The FEHBlog was wondering today whether the clinical trial review board had given AstraZeneca a heads up about its concerns with the company’s press release before making the midnight press release on that topic. The New York Times reports that
“Only hours after AstraZeneca announced encouraging news about the effectiveness of its Covid-19 vaccine on Monday, a group of medical experts charged with monitoring the company’s clinical trial made a highly unusual accusation: AstraZeneca had essentially cherry-picked data to make its vaccine look better.
The accusation, in a two-page letter sent Monday to the company and federal officials, was a fresh blow to the credibility of a vaccine whose low price and relatively easy storage have made it critical to the global fight against the coronavirus pandemic.”
In other words, AstraZeneca, which is partnering with the University of Oxford, knew about the credibility concerns yet didn’t pull back the press release in the face of such criticism. The company’s failure to respond lead to a “sharply worded” statement from the the National Institute of Allergy and Infectious Diseases [issued] on Tuesday shortly after midnight, disclosing the panel’s concerns.
The New York Times explains that
The fight is about the degree of effectiveness of a vaccine that is considered highly safe and effective.
While AstraZeneca said on Monday that its vaccine appeared to be 79 percent effective at preventing Covid-19, the panel of independent experts said the actual number may have been between 69 percent and 74 percent. The mass availability of a vaccine with even a 69 percent efficacy rate could help the world conquer the coronavirus.
But the public airing of a conflict between a pharmaceutical company and a board overseeing a clinical trial is almost unheard-of. It is certain to trigger extra scrutiny of the vaccine by the Food and Drug Administration and other regulators if, as expected, AstraZeneca seeks their authorization to use it on an emergency basis in the United States.
This is a sad state of affairs.
And now for some tidbits
- The Department of Health and Human Services announced today its decision to the extend the Affordable Care Act marketplace special enrollment period for an additional three months. The last day to enroll will be August 15 instead of May 15, 2021.
- Fierce Healthcare reports that “The Senate is likely to consider a bill this week that would extend a moratorium on 2% cuts to Medicare payments, according to the American Hospital Association.

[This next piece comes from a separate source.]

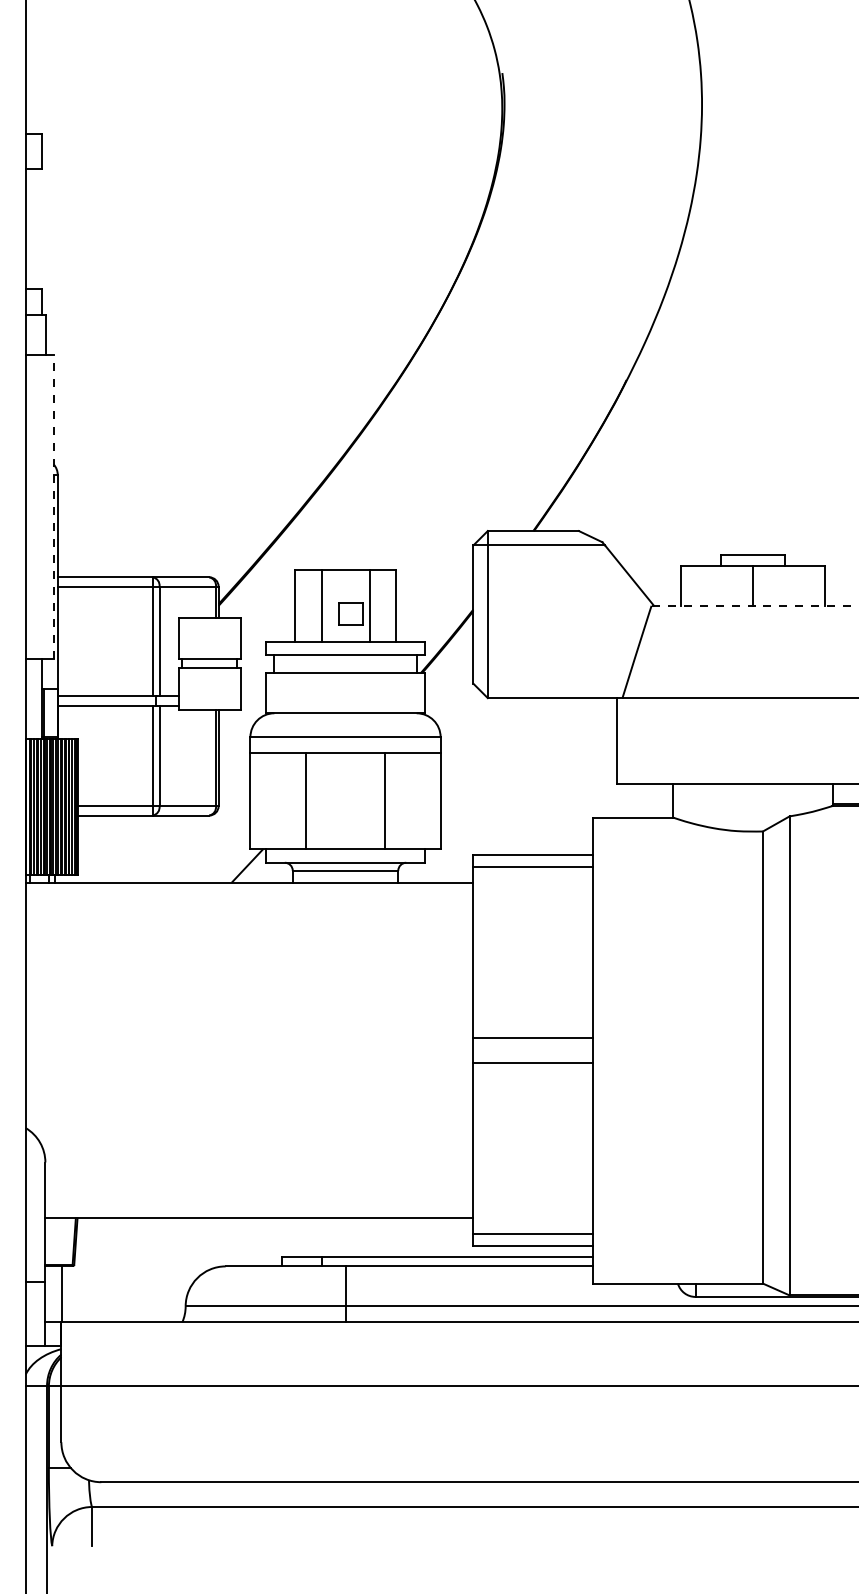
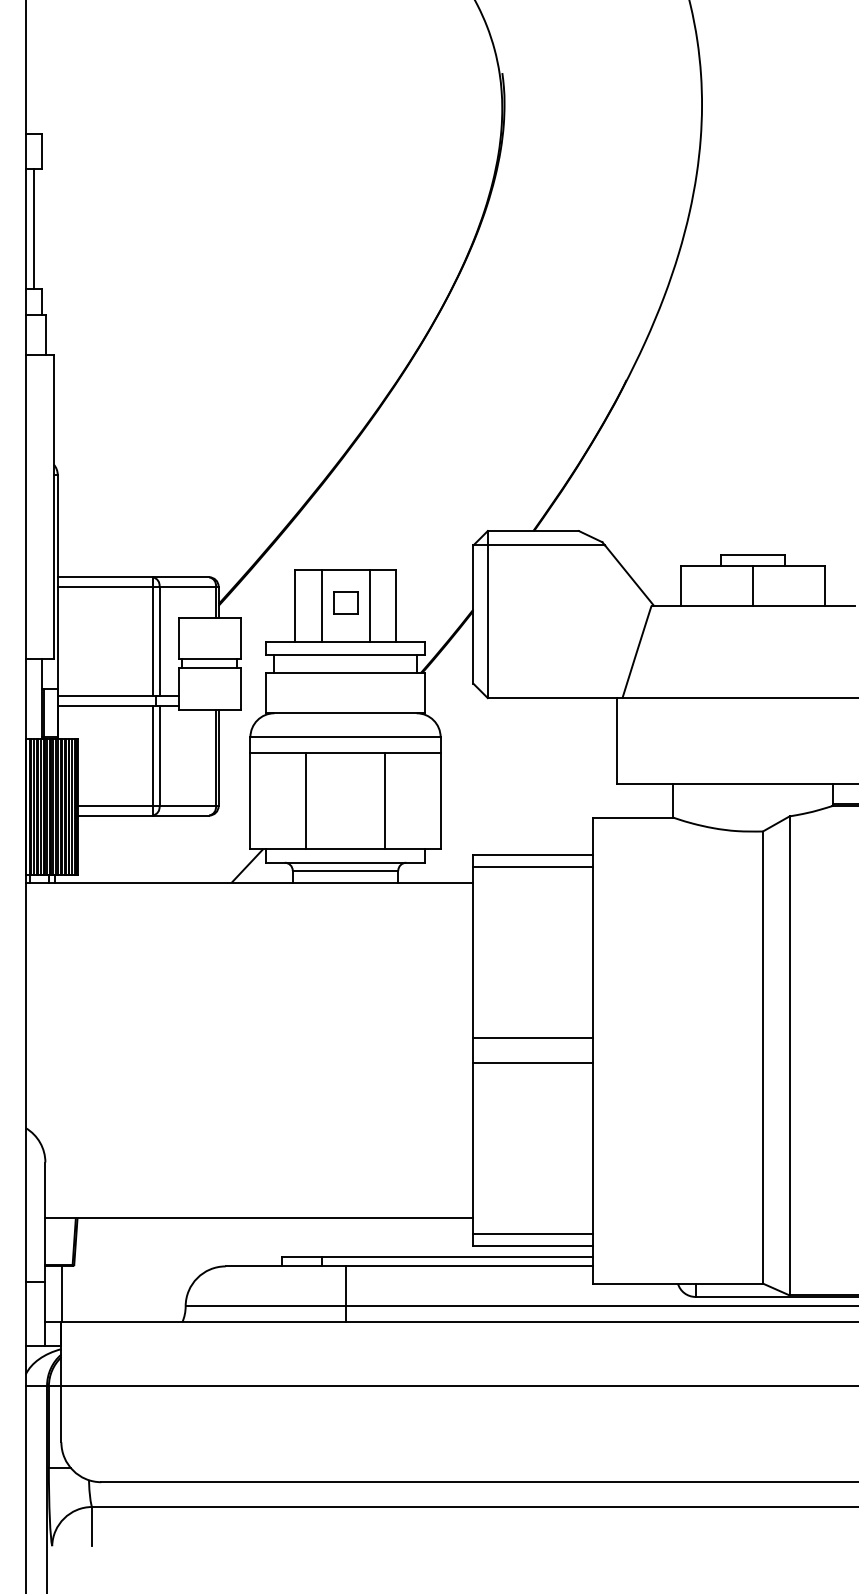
line at (33, 229): none -> present
line at (53, 507): dashed -> solid
line at (753, 605): dashed -> solid
part at (350, 613) position: (350, 613) -> (345, 602)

The extension is a major priority for hospital and doctor groups that say providers are still suffering financially due to the COVID-19 pandemic.”

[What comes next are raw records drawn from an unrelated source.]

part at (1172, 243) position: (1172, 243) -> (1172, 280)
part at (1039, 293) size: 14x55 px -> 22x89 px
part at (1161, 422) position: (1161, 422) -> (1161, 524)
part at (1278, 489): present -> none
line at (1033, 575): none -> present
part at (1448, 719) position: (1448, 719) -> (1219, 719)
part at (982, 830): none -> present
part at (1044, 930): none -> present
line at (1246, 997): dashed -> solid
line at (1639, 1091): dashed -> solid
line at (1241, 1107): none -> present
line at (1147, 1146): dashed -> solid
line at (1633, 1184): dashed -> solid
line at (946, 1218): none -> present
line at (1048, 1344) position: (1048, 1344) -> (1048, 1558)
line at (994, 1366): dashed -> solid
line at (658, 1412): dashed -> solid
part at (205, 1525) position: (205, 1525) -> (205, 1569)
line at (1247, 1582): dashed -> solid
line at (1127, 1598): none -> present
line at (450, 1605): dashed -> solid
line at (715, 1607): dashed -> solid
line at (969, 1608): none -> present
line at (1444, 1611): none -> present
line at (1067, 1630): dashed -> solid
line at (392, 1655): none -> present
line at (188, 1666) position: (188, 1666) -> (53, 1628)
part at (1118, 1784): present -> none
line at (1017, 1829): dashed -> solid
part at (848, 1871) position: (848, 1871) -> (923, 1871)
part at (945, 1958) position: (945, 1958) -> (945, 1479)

- In a piece of good news, Healthcare Dive informs us that
After cancer screenings for breast and colon cancers plummeted at the outset of the COVID-19 pandemic, they rebounded by the end of July, according to a new report in the Journal of General Internal Medicine that analyzed the private insurance claims of 6.8 million people ages 45 to 64.
In fact, the rate of women seeking mammograms was higher by the end of July than in the months leading up to the pandemic. Prior to mid-March, or when the public health crisis began, the median weekly rate of mammogram screenings were 87.8 women per 10,000 beneficiaries. That figure improved to 88.2 screenings per 10,000 beneficiaries by the end of July.
However, the rate of colonoscopies did not return to pre-pandemic levels, but returned to near normal, according to the researchers. In the months leading up to the crisis, median weekly colonoscopy rates were 15.1 per 10,000 beneficiaries and later rebounded to only 12.6 per 10,000 beneficiaries.
- The Federal News Network reports on the Postal Service’s long awaited ten year business plan which was released today.